== Data to process
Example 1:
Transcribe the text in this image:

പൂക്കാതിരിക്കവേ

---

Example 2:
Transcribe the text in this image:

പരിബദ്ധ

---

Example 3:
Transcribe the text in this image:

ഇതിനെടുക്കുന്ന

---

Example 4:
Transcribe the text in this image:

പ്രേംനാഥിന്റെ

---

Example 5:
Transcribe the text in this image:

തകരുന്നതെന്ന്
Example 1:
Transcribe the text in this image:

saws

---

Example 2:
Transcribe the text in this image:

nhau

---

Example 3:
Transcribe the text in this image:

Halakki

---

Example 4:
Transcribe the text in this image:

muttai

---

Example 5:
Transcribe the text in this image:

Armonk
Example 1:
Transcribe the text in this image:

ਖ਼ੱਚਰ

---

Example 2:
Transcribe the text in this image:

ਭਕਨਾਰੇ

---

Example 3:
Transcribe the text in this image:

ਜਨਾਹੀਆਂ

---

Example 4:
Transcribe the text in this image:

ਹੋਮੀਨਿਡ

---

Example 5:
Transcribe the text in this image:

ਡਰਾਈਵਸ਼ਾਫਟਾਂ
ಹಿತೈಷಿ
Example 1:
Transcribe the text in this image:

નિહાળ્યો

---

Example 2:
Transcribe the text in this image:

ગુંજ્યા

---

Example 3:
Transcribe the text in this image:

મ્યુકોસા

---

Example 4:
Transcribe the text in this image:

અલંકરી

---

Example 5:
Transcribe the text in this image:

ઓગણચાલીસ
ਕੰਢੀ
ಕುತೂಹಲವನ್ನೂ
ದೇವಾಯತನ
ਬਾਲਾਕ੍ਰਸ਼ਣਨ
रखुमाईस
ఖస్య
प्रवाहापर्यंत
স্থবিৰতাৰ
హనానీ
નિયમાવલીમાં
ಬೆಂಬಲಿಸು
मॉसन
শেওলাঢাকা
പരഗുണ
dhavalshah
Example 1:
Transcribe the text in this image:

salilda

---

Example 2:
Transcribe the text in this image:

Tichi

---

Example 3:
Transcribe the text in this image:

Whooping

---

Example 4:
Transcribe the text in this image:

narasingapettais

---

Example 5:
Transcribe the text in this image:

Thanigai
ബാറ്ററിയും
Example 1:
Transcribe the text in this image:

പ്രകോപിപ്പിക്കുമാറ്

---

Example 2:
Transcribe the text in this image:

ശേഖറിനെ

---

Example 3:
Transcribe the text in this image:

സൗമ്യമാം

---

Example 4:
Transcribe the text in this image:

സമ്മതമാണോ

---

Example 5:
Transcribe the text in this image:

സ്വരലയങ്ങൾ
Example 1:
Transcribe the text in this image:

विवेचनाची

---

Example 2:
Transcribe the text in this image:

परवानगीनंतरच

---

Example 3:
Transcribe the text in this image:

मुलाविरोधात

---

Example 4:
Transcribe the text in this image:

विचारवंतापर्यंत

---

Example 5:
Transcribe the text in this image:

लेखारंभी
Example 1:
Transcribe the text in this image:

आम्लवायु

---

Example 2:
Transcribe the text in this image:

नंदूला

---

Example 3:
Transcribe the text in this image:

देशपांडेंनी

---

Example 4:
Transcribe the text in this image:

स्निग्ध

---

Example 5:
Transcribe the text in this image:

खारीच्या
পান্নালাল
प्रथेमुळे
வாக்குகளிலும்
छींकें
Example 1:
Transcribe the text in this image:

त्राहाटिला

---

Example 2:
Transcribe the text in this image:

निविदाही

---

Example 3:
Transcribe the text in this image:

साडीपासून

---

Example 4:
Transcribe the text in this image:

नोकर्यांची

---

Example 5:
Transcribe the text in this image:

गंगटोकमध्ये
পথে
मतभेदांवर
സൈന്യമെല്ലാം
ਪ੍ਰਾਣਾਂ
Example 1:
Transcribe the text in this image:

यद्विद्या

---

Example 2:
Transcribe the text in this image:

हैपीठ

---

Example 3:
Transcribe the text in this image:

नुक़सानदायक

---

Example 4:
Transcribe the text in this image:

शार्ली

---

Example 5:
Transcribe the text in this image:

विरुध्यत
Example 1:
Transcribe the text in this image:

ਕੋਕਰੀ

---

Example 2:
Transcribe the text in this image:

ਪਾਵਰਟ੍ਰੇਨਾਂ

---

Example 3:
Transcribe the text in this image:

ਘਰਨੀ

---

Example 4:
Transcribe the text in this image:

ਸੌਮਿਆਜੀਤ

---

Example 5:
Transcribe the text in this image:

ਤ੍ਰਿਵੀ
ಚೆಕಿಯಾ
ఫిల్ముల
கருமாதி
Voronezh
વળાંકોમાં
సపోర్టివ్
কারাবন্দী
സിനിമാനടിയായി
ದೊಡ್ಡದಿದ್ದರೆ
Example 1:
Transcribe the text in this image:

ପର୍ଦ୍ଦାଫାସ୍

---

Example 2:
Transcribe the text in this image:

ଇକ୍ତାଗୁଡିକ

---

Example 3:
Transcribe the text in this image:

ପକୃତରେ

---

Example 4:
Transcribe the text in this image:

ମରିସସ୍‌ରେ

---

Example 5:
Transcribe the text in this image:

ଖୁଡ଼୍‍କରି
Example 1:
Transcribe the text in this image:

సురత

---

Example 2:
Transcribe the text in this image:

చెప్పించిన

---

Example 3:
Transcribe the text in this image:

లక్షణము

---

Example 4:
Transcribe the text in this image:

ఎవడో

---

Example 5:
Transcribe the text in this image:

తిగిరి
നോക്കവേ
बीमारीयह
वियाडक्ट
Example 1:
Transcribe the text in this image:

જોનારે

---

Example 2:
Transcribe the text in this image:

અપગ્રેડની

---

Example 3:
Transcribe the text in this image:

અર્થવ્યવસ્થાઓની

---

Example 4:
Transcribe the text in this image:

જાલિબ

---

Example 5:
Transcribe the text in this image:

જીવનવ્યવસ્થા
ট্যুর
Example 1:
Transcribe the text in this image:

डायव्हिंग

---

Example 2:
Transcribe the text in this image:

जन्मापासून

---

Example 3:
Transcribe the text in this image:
====
**Exercise requirements**
Copy the data above word for word, from its first line through the line containing "विचारवंतापर्यंत", with that line included.

**Answer to this problem**
Example 1:
Transcribe the text in this image:

പൂക്കാതിരിക്കവേ

---

Example 2:
Transcribe the text in this image:

പരിബദ്ധ

---

Example 3:
Transcribe the text in this image:

ഇതിനെടുക്കുന്ന

---

Example 4:
Transcribe the text in this image:

പ്രേംനാഥിന്റെ

---

Example 5:
Transcribe the text in this image:

തകരുന്നതെന്ന്
Example 1:
Transcribe the text in this image:

saws

---

Example 2:
Transcribe the text in this image:

nhau

---

Example 3:
Transcribe the text in this image:

Halakki

---

Example 4:
Transcribe the text in this image:

muttai

---

Example 5:
Transcribe the text in this image:

Armonk
Example 1:
Transcribe the text in this image:

ਖ਼ੱਚਰ

---

Example 2:
Transcribe the text in this image:

ਭਕਨਾਰੇ

---

Example 3:
Transcribe the text in this image:

ਜਨਾਹੀਆਂ

---

Example 4:
Transcribe the text in this image:

ਹੋਮੀਨਿਡ

---

Example 5:
Transcribe the text in this image:

ਡਰਾਈਵਸ਼ਾਫਟਾਂ
ಹಿತೈಷಿ
Example 1:
Transcribe the text in this image:

નિહાળ્યો

---

Example 2:
Transcribe the text in this image:

ગુંજ્યા

---

Example 3:
Transcribe the text in this image:

મ્યુકોસા

---

Example 4:
Transcribe the text in this image:

અલંકરી

---

Example 5:
Transcribe the text in this image:

ઓગણચાલીસ
ਕੰਢੀ
ಕುತೂಹಲವನ್ನೂ
ದೇವಾಯತನ
ਬਾਲਾਕ੍ਰਸ਼ਣਨ
रखुमाईस
ఖస్య
प्रवाहापर्यंत
স্থবিৰতাৰ
హనానీ
નિયમાવલીમાં
ಬೆಂಬಲಿಸು
मॉसन
শেওলাঢাকা
പരഗുണ
dhavalshah
Example 1:
Transcribe the text in this image:

salilda

---

Example 2:
Transcribe the text in this image:

Tichi

---

Example 3:
Transcribe the text in this image:

Whooping

---

Example 4:
Transcribe the text in this image:

narasingapettais

---

Example 5:
Transcribe the text in this image:

Thanigai
ബാറ്ററിയും
Example 1:
Transcribe the text in this image:

പ്രകോപിപ്പിക്കുമാറ്

---

Example 2:
Transcribe the text in this image:

ശേഖറിനെ

---

Example 3:
Transcribe the text in this image:

സൗമ്യമാം

---

Example 4:
Transcribe the text in this image:

സമ്മതമാണോ

---

Example 5:
Transcribe the text in this image:

സ്വരലയങ്ങൾ
Example 1:
Transcribe the text in this image:

विवेचनाची

---

Example 2:
Transcribe the text in this image:

परवानगीनंतरच

---

Example 3:
Transcribe the text in this image:

मुलाविरोधात

---

Example 4:
Transcribe the text in this image:

विचारवंतापर्यंत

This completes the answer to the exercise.